(Source data)
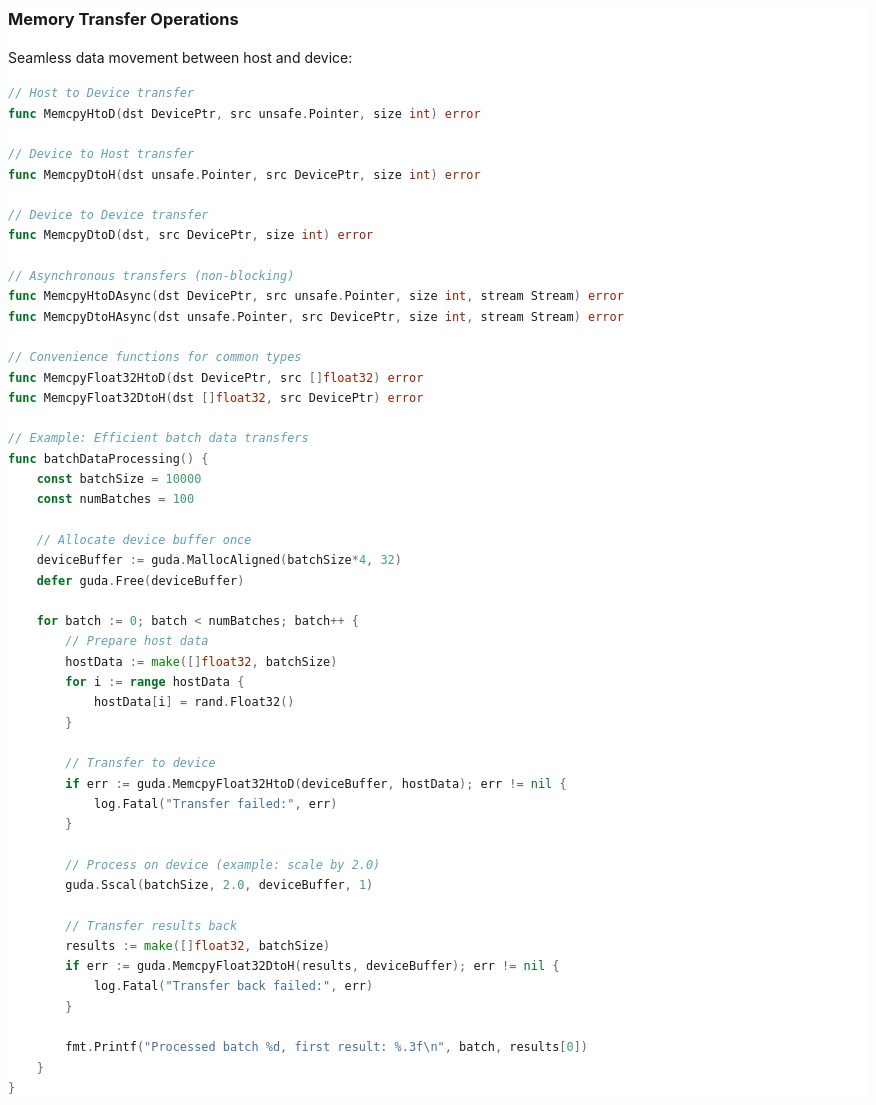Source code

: ### Memory Transfer Operations

Seamless data movement between host and device:

```go
// Host to Device transfer
func MemcpyHtoD(dst DevicePtr, src unsafe.Pointer, size int) error

// Device to Host transfer  
func MemcpyDtoH(dst unsafe.Pointer, src DevicePtr, size int) error

// Device to Device transfer
func MemcpyDtoD(dst, src DevicePtr, size int) error

// Asynchronous transfers (non-blocking)
func MemcpyHtoDAsync(dst DevicePtr, src unsafe.Pointer, size int, stream Stream) error
func MemcpyDtoHAsync(dst unsafe.Pointer, src DevicePtr, size int, stream Stream) error

// Convenience functions for common types
func MemcpyFloat32HtoD(dst DevicePtr, src []float32) error
func MemcpyFloat32DtoH(dst []float32, src DevicePtr) error

// Example: Efficient batch data transfers
func batchDataProcessing() {
    const batchSize = 10000
    const numBatches = 100
    
    // Allocate device buffer once
    deviceBuffer := guda.MallocAligned(batchSize*4, 32)
    defer guda.Free(deviceBuffer)
    
    for batch := 0; batch < numBatches; batch++ {
        // Prepare host data
        hostData := make([]float32, batchSize)
        for i := range hostData {
            hostData[i] = rand.Float32()
        }
        
        // Transfer to device
        if err := guda.MemcpyFloat32HtoD(deviceBuffer, hostData); err != nil {
            log.Fatal("Transfer failed:", err)
        }
        
        // Process on device (example: scale by 2.0)
        guda.Sscal(batchSize, 2.0, deviceBuffer, 1)
        
        // Transfer results back
        results := make([]float32, batchSize)
        if err := guda.MemcpyFloat32DtoH(results, deviceBuffer); err != nil {
            log.Fatal("Transfer back failed:", err)
        }
        
        fmt.Printf("Processed batch %d, first result: %.3f\n", batch, results[0])
    }
}
```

§ Work to complete
Reproduce each record from above exactly; pictures do not belong in the copy.

§ Solution to this problem
Source code

: ### Memory Transfer Operations

Seamless data movement between host and device:

```go
// Host to Device transfer
func MemcpyHtoD(dst DevicePtr, src unsafe.Pointer, size int) error

// Device to Host transfer  
func MemcpyDtoH(dst unsafe.Pointer, src DevicePtr, size int) error

// Device to Device transfer
func MemcpyDtoD(dst, src DevicePtr, size int) error

// Asynchronous transfers (non-blocking)
func MemcpyHtoDAsync(dst DevicePtr, src unsafe.Pointer, size int, stream Stream) error
func MemcpyDtoHAsync(dst unsafe.Pointer, src DevicePtr, size int, stream Stream) error

// Convenience functions for common types
func MemcpyFloat32HtoD(dst DevicePtr, src []float32) error
func MemcpyFloat32DtoH(dst []float32, src DevicePtr) error

// Example: Efficient batch data transfers
func batchDataProcessing() {
    const batchSize = 10000
    const numBatches = 100
    
    // Allocate device buffer once
    deviceBuffer := guda.MallocAligned(batchSize*4, 32)
    defer guda.Free(deviceBuffer)
    
    for batch := 0; batch < numBatches; batch++ {
        // Prepare host data
        hostData := make([]float32, batchSize)
        for i := range hostData {
            hostData[i] = rand.Float32()
        }
        
        // Transfer to device
        if err := guda.MemcpyFloat32HtoD(deviceBuffer, hostData); err != nil {
            log.Fatal("Transfer failed:", err)
        }
        
        // Process on device (example: scale by 2.0)
        guda.Sscal(batchSize, 2.0, deviceBuffer, 1)
        
        // Transfer results back
        results := make([]float32, batchSize)
        if err := guda.MemcpyFloat32DtoH(results, deviceBuffer); err != nil {
            log.Fatal("Transfer back failed:", err)
        }
        
        fmt.Printf("Processed batch %d, first result: %.3f\n", batch, results[0])
    }
}
```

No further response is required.